Task prompt: Copy every record exactly, and keep the pictures out.

*** Opening Information shown ***

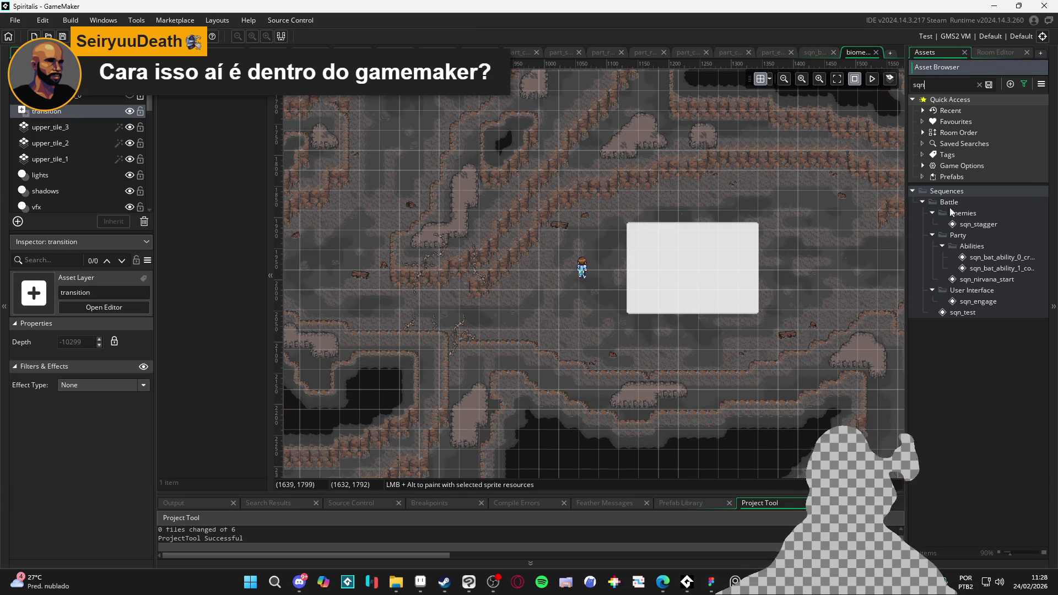
pyautogui.moveTo(982, 268)
pyautogui.mouseDown()
pyautogui.moveTo(510, 313)
pyautogui.moveTo(553, 321)
pyautogui.mouseUp()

*** Closing Information shown ***

Solution:
pyautogui.moveTo(982, 268)
pyautogui.mouseDown()
pyautogui.moveTo(510, 313)
pyautogui.moveTo(553, 321)
pyautogui.mouseUp()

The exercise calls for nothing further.